Tour de France

Es war mal wieder einer dieser Tage, wo man nicht Aufstehen sollte. Der Regen prasselte gegen mein Hotelfenster und da ich den Zimmerkühlschrank um einige Flaschen erleichtert hatte, brummte mir der Schädel. Ein wenig nur, aber immerhin. Dann musste ich auch noch zur falschen Seite hin aus dem Bett steigen, weil an meiner normalen Ausstiegsseite eine Wand stand. Ich hätte gleich liegen bleiben sollen. Ich putzte mir mit dem restlichen Whisky die Zähne und versuchte dann ein Frühstück im Magen zu behalten.

Die Anzeichen für den Tagesablauf waren also schlecht. Sollten auch nicht besser werden. Als freier Radsportjournalist ist man der Sklave einiger hochbezahlter Redakteure., die aufgrund ihrer gesicherten Stellung meinen, dass sie einen permanent in den Arsch treten dürften. Dabei werden sie jedem Morgen von ihren Chefredakteur gnadenlos ausgepeitscht und geben den Druck einfach nur weiter. Für mich heißt das, dass meine Fotos dauernd in den Mülleimer geworfen werden. Mit hämischen Bemerkungen wie:  “Zuviel Landschaft drauf. Oder geh doch näher ran!”

Sind sie schon mal an einem Radsportler nach dem Rennen näher dran gewesen? Nachdem er 5 Stunden durch Matsch und Regen gefahren ist. Da gehen sie lieber nicht näher ran. Und ein gutes Supertele kann ich mir zur Zeit nicht leisten. Bei dem Entgelt für die Fotos. Die Redaktionen sind immer noch auf dem Stand von 1935 und glauben, ich würde mit den Fahrrad anreisen, im Zelt übernachten und die mitgebrachten Butterbrote aufzehren. Whisky und so was existiert für die nur in der redaktionsinternen Hausbar.

Doch ich war abhängig und hatte den Auftrag, heute ein paar Fotos von der Etappe der Tour France abzuliefern. Die Tour ist die größte Rundfahrt der Welt. Oder sagen wir, die Bekannteste.
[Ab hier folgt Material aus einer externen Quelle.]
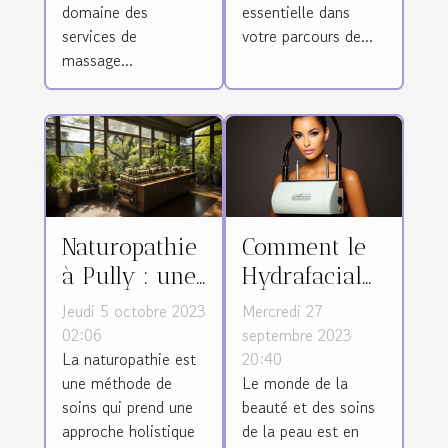
Tunisie
domaine des
essentielle dans
services de
votre parcours de...
massage...
Naturopathie
Comment le
à Pully : une
Hydrafacial
approche
est devenu
Jeudi 5 octobre 2023
Mercredi 27
holistique à
l'un des
02:06
septembre 2023
La naturopathie est
20:40
la santé
traitements
une méthode de
Le monde de la
physique et
de soin de
soins qui prend une
beauté et des soins
mentale
peau les plus
approche holistique
de la peau est en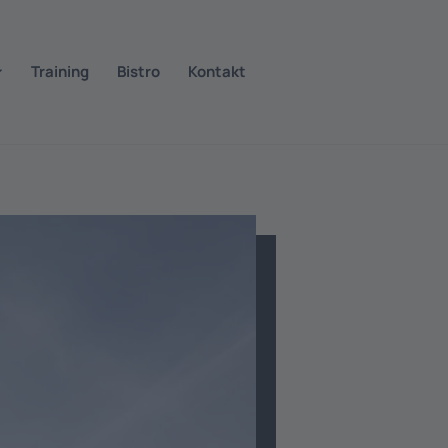
Training
Bistro
Kontakt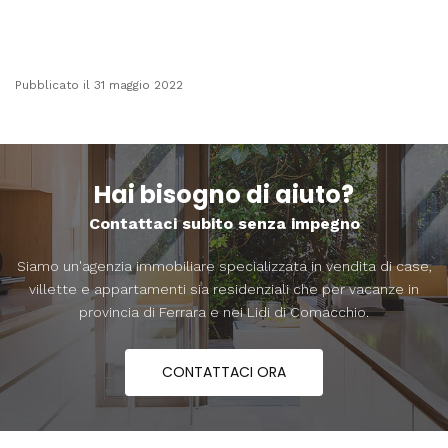
Pubblicato il 31 maggio 2022
Hai bisogno di aiuto?
Contattaci subito senza impegno
Siamo un'agenzia immobiliare specializzata in vendita di case,
villette e appartamenti sia residenziali che per vacanze in
provincia di Ferrara e nei Lidi di Comacchio.
CONTATTACI ORA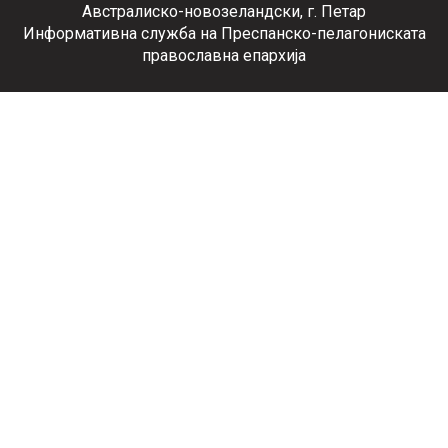
Австралиско-новозеландски, г. Петар
Информативна служба на Преспанско-пелагониската
православна епархија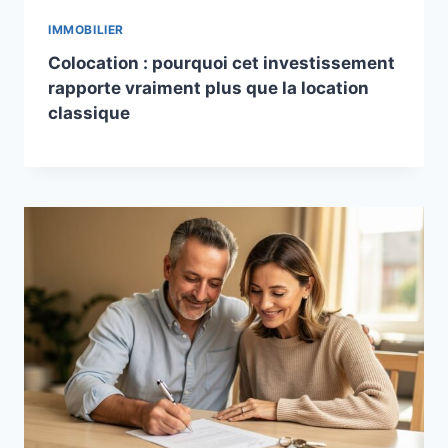
IMMOBILIER
Colocation : pourquoi cet investissement
rapporte vraiment plus que la location
classique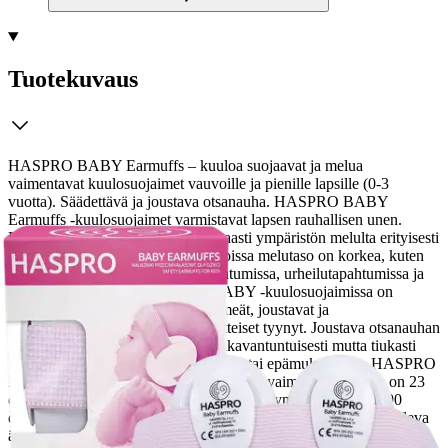
Tuotekuvaus
HASPRO BABY Earmuffs – kuuloa suojaavat ja melua
vaimentavat kuulosuojaimet vauvoille ja pienille lapsille (0-3
vuotta). Säädettävä ja joustava otsanauha. HASPRO BABY
Earmuffs -kuulosuojaimet varmistavat lapsen rauhallisen unen.
Lisäksi ne suojaavat lastasi tehokkaasti ympäristön melulta erityisesti
lentomatkan aikana tai paikoissa, joissa melutaso on korkea, kuten
esimerkiksi konserteissa, ulkotapahtumissa, urheilutapahtumissa ja
ilotulitusnäytöksissä.
HASPRO BABY -kuulosuojaimissa on
tehokkaasti melua vähentävät pehmeät, joustavat ja
hypoallergeeniset vaahtomuovitäytteiset tyynyt. Joustava otsanauhan
ansiosta kuulosuojaimet istuvat mukavantuntuisesti mutta tiukasti
lapsen päässä eivätkä aiheuta painetta tai epämukavuutta. HASPRO
BABY Earmuffs -kuulosuojainten melunvaimennusluokitus on 23
dB. Tämä tarkoittaa, että tilanteessa, jossa ympäristö tuottaa 90
desibelin melua (esim. ruohonleikkurin ääni), lapsesi korviin tuleva
ääni vähenee kuulosuojainten ansiosta 67 desibeliin. Tämä suojaa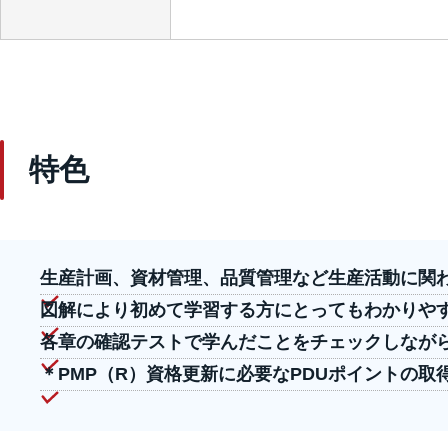
特色
生産計画、資材管理、品質管理など生産活動に関
図解により初めて学習する方にとってもわかりや
各章の確認テストで学んだことをチェックしなが
＊PMP（R）資格更新に必要なPDUポイントの取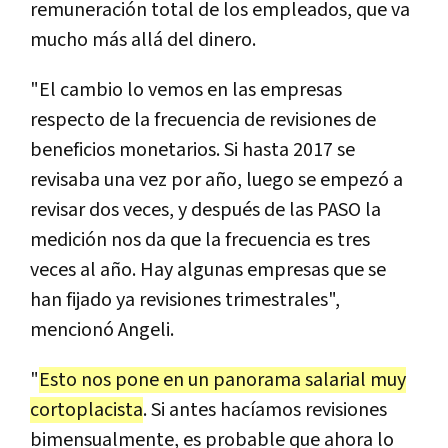
remuneración total de los empleados, que va
mucho más allá del dinero.
"El cambio lo vemos en las empresas
respecto de la frecuencia de revisiones de
beneficios monetarios. Si hasta 2017 se
revisaba una vez por año, luego se empezó a
revisar dos veces, y después de las PASO la
medición nos da que la frecuencia es tres
veces al año. Hay algunas empresas que se
han fijado ya revisiones trimestrales",
mencionó Angeli.
"
Esto nos pone en un panorama salarial muy
cortoplacista
. Si antes hacíamos revisiones
bimensualmente, es probable que ahora lo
Manche Redakteure kennen nur die. Also begab ich mich zum Ziel der heutigen Etappe und dann war erstaunt, dass man die Installationen gerade abbaute. 

“Ist die Tour zu Ende?” fragte ich einen der Arbeiter. Doch der erklärte mir dann im höflichen für mich ziemlich unverständlichen französischen Dialekt, dass gestern der Einlauf war. Heute sei Ruhetag und so hätte man das Ziel erst heute abbauen müssen und nicht am selben Abend, wie üblich. Endlich mal ausschlafen.

Des einen Freud. Ich verfluchte mich und meine Nachlässigkeit. Hatte aus reiner Schlampigkeit die Tage verwechselt. Jetzt würde es nichts mit den Fotos und dem Honorar. Ich war mal wieder pleite.

Während ich so sinnierte, wo ich denn heute mein Zelt aufbauen sollte, hielt neben mir ein buntbemaltes Auto. Die Werbung und die Aufschriften signalisierten jeden Polizisten: Achtung, Durchlassen, Teamfahrzeug.

Aus dem Auto stieg eine Frau im eleganten brauen Lederkostüm mit hohen Stiefeln. Ich erkannte gleich den Typ Pressefrau. Trotzdem sprach ich sie an. ” Gnädige Frau, sie haben wunderschöne Augen.”

Sie kannte den Spruch wohl und wollte schon durch mich hindurchgehen. Doch als ich dann noch hinzufügte: “Und die sind nun wirklich das Häßlichste an Ihnen,” musste sie lachen.

Ich nutzte die Gelegenheit und lud sie spontan zu einem Espresso  ein. Vielleicht war der Tag doch nicht so schlecht.